Anyone see the following poem in the 11/26/07 The New Yorker? Wow. Pretty much captures the human dilemma…
“Our life is ordinary,
I read in a crumpled paper
abandoned on a bench.
Our life is ordinary,
the philosophers told me.
Ordinary life, ordinary days and cares,
a concert, a conversation,
strolls on the town’s outskirts,
good news, bad—
but objects and thoughts
were unfinished somehow,
rough drafts.
Houses and trees
desired something more
and in summer green meadows
covered the volcanic planet
like an overcoat tossed upon the ocean.
Black cinemas crave light,
Forests breathe feverishly,
clouds sing softly,
a golden oriole prays for rain.
Ordinary life desires.
–Adam Zagajewski
(Translated from the Polish, by Clare Cavanagh)”

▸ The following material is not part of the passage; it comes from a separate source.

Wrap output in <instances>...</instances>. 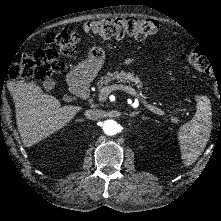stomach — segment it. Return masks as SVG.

“YES!” the captured, tormented thing within me leaps in solidarity from its place which, if I knew exactly where it resided, I’d do up good like the USA is doing Iraq and the war on terrorism in general. I would make pitiful headway, become hopelessly embroiled in controversy and entangled in bad press, lose respect, and the thing would, in the end, still be quite alive and well. Jason Voorhees, Michael Myers, Freddy K…
Desires are nuisances from hell for sure when you’re a divided front. And reprogramming human conditioning is like chiseling the ten commandments off their stone tablets in mere preparation to begin chiseling on new ones with no guarantee that they won’t be obsolete by the time you finish.
And you ma’am, what would you like to order?
I’ll just have what Randle McMurphy’s having, please.